My successes at MTI came to the attention of Thalmic Labs in Waterloo, who recruited me into the role of R&D Community Lead and Holography Project Lead, and tasked me with building an advanced research laboratory for holography from the ground up. This time, the application was smartglasses. I soon found myself on a global talent search as I applied my hiring principles and recruited a gender-balanced team of exceptional junior scientists and engineers, and even added a talented holographic artist to the mix. In an early test of our problem-solving skills, my team and I solved a major technical challenge that was thought to be impossible, eliminating a key obstacle to mass production of holographic displays. Through curiosity-driven research, we also identified a potential solution to a second problem that our manufacturing partner had been struggling to solve. I really enjoyed working at Thalmic and especially the camaraderie of the holography team. But my family needed me in New Brunswick, and so I returned home in late 2018 and began to look for a new challenge.

2019

Giving Back

I'd been mentoring entrepreneurs since winning VenturePrize in 2007, but I wanted to do more. I joined the NBIF team in 2019 and managed two funds, the Talent Recruitment Fund and a new fund that I designed and launched called the Lab-to-Market Fund, which was intended to help bridge the gap between academic funding and early stage investments.
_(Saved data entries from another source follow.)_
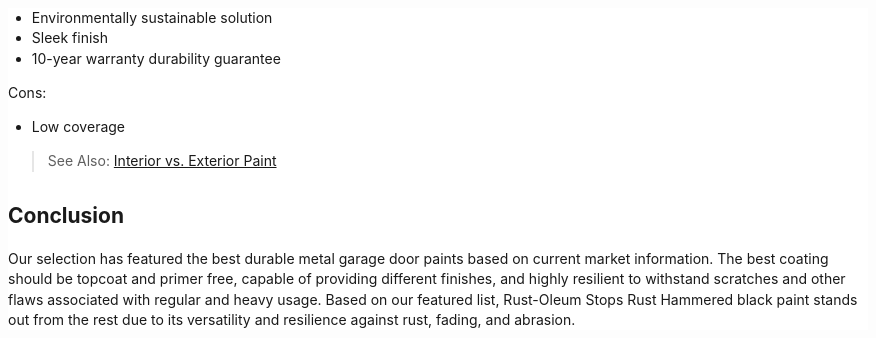 - Environmentally sustainable solution
- Sleek finish
- 10-year warranty durability guarantee

Cons:
- Low coverage

> See Also:
> [Interior vs. Exterior Paint](https://pestpolicy.com/difference-between-interior-and-exterior-paint/)
## Conclusion
Our selection has featured the best durable metal garage door paints based on current market information.
The best coating should be topcoat and primer free, capable of providing different finishes, and highly resilient to withstand scratches and other flaws associated with regular and heavy usage.
Based on our featured list, Rust-Oleum Stops Rust Hammered black paint stands out from the rest due to its versatility and resilience against rust, fading, and abrasion.
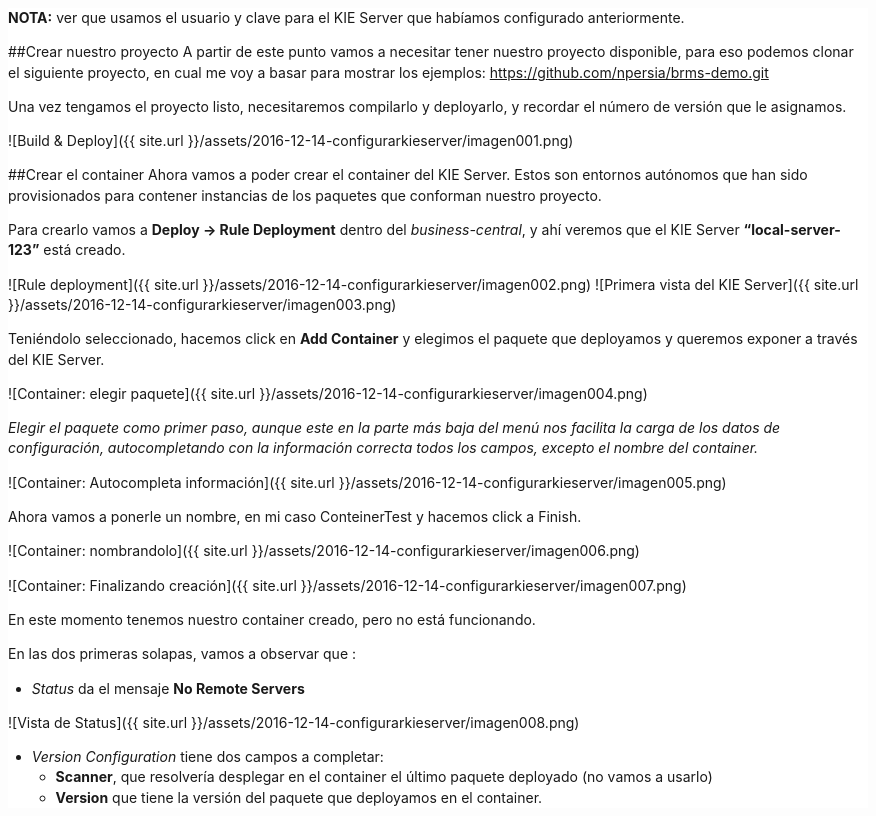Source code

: **NOTA:** ver que usamos el usuario y clave para el KIE Server que habíamos configurado anteriormente.

##Crear nuestro proyecto
A partir de este punto vamos a necesitar tener nuestro proyecto disponible, para eso podemos clonar el siguiente proyecto, en cual me voy a basar para mostrar los ejemplos:
https://github.com/npersia/brms-demo.git

Una vez tengamos el proyecto listo, necesitaremos compilarlo y deployarlo, y recordar el número de versión que le asignamos.

![Build & Deploy]({{ site.url }}/assets/2016-12-14-configurarkieserver/imagen001.png)


##Crear el container
Ahora vamos a poder crear el container del KIE Server.
Estos son entornos autónomos que han sido provisionados para contener instancias de los paquetes que conforman nuestro proyecto.

Para crearlo vamos a **Deploy -> Rule Deployment** dentro del *business-central*, y ahí veremos que el KIE Server **“local-server-123”** está creado.

![Rule deployment]({{ site.url }}/assets/2016-12-14-configurarkieserver/imagen002.png)
![Primera vista del KIE Server]({{ site.url }}/assets/2016-12-14-configurarkieserver/imagen003.png)


Teniéndolo seleccionado, hacemos click en **Add Container** y elegimos el paquete que deployamos y queremos exponer a través del KIE Server.

![Container: elegir paquete]({{ site.url }}/assets/2016-12-14-configurarkieserver/imagen004.png)


*Elegir el paquete como primer paso, aunque este en la parte más baja del menú nos facilita la carga de los datos de configuración, autocompletando con la información correcta todos los campos, excepto el nombre del container.*

![Container: Autocompleta información]({{ site.url }}/assets/2016-12-14-configurarkieserver/imagen005.png)


Ahora vamos a ponerle un nombre, en mi caso ConteinerTest  y hacemos click a Finish.

![Container: nombrandolo]({{ site.url }}/assets/2016-12-14-configurarkieserver/imagen006.png)

![Container: Finalizando creación]({{ site.url }}/assets/2016-12-14-configurarkieserver/imagen007.png)


En este momento tenemos nuestro container creado, pero no está funcionando.

En las dos primeras solapas, vamos a observar que :
- *Status* da el mensaje **No Remote Servers**

![Vista de Status]({{ site.url }}/assets/2016-12-14-configurarkieserver/imagen008.png)

- *Version Configuration* tiene dos campos a completar:
  - **Scanner**, que resolvería desplegar en el container el último paquete deployado (no vamos a usarlo)
  - **Version** que tiene la versión del paquete que deployamos en el container.
  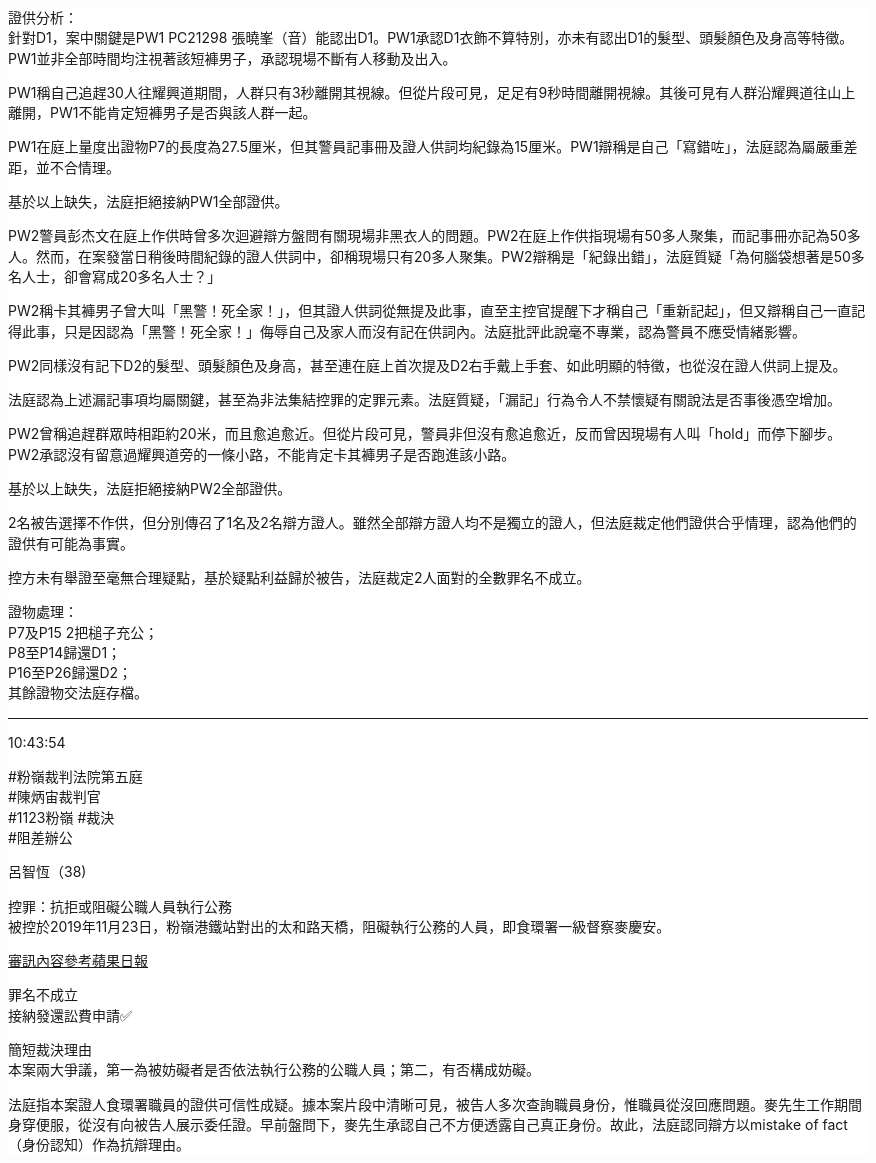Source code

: 證供分析：  
針對D1，案中關鍵是PW1 PC21298 張曉峯（音）能認出D1。PW1承認D1衣飾不算特別，亦未有認出D1的髮型、頭髮顏色及身高等特徵。PW1並非全部時間均注視著該短褲男子，承認現場不斷有人移動及出入。  
  
PW1稱自己追趕30人往耀興道期間，人群只有3秒離開其視線。但從片段可見，足足有9秒時間離開視線。其後可見有人群沿耀興道往山上離開，PW1不能肯定短褲男子是否與該人群一起。  
  
PW1在庭上量度出證物P7的長度為27.5厘米，但其警員記事冊及證人供詞均紀錄為15厘米。PW1辯稱是自己「寫錯咗」，法庭認為屬嚴重差距，並不合情理。  
  
基於以上缺失，法庭拒絕接納PW1全部證供。  
  
PW2警員彭杰文在庭上作供時曾多次迴避辯方盤問有關現場非黑衣人的問題。PW2在庭上作供指現場有50多人聚集，而記事冊亦記為50多人。然而，在案發當日稍後時間紀錄的證人供詞中，卻稱現場只有20多人聚集。PW2辯稱是「紀錄出錯」，法庭質疑「為何腦袋想著是50多名人士，卻會寫成20多名人士？」  
  
PW2稱卡其褲男子曾大叫「黑警！死全家！」，但其證人供詞從無提及此事，直至主控官提醒下才稱自己「重新記起」，但又辯稱自己一直記得此事，只是因認為「黑警！死全家！」侮辱自己及家人而沒有記在供詞內。法庭批評此說毫不專業，認為警員不應受情緒影響。  
  
PW2同樣沒有記下D2的髮型、頭髮顏色及身高，甚至連在庭上首次提及D2右手戴上手套、如此明顯的特徵，也從沒在證人供詞上提及。  
  
法庭認為上述漏記事項均屬關鍵，甚至為非法集結控罪的定罪元素。法庭質疑，「漏記」行為令人不禁懷疑有關說法是否事後憑空增加。  
  
PW2曾稱追趕群眾時相距約20米，而且愈追愈近。但從片段可見，警員非但沒有愈追愈近，反而曾因現場有人叫「hold」而停下腳步。PW2承認沒有留意過耀興道旁的一條小路，不能肯定卡其褲男子是否跑進該小路。  
  
基於以上缺失，法庭拒絕接納PW2全部證供。  
  
2名被告選擇不作供，但分別傳召了1名及2名辯方證人。雖然全部辯方證人均不是獨立的證人，但法庭裁定他們證供合乎情理，認為他們的證供有可能為事實。  
  
控方未有舉證至毫無合理疑點，基於疑點利益歸於被告，法庭裁定2人面對的全數罪名不成立。  
  
證物處理：  
P7及P15 2把槌子充公；  
P8至P14歸還D1；  
P16至P26歸還D2；  
其餘證物交法庭存檔。

---
      
10:43:54



\#粉嶺裁判法院第五庭  
\#陳炳宙裁判官  
\#1123粉嶺 \#裁決  
\#阻差辦公  
  
呂智恆（38)  
  
控罪：抗拒或阻礙公職人員執行公務  
被控於2019年11月23日，粉嶺港鐵站對出的太和路天橋，阻礙執行公務的人員，即食環署一級督察麥慶安。  
  
[審訊內容參考蘋果日報](https://hk.appledaily.com/local/20201030/YEXC2SU5FBBY5BRKXCUR2RTXIE/)  
  
罪名不成立  
接納發還訟費申請✅  
  
簡短裁決理由  
本案兩大爭議，第一為被妨礙者是否依法執行公務的公職人員；第二，有否構成妨礙。  
  
法庭指本案證人食環署職員的證供可信性成疑。據本案片段中清晰可見，被告人多次查詢職員身份，惟職員從沒回應問題。麥先生工作期間身穿便服，從沒有向被告人展示委任證。早前盤問下，麥先生承認自己不方便透露自己真正身份。故此，法庭認同辯方以mistake of fact （身份認知）作為抗辯理由。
From my office in Moncton, I travelled all over the province, from St. Andrews to Shippagan, from Edmundston to Sackville, meeting researchers and innovators in their offices and labs. As an experimental scientist, I intuitively understood the triumph of their advances as well as the frustration of their challenges. I left the NBIF with a renewed sense of purpose, shaped by the experience of having met so many dedicated researchers and visionary innovators. Today, my personal mission remains the same: to leverage all of my experience and energy to help innovators and entrepreneurs achieve their dreams, right here in Atlantic Canada.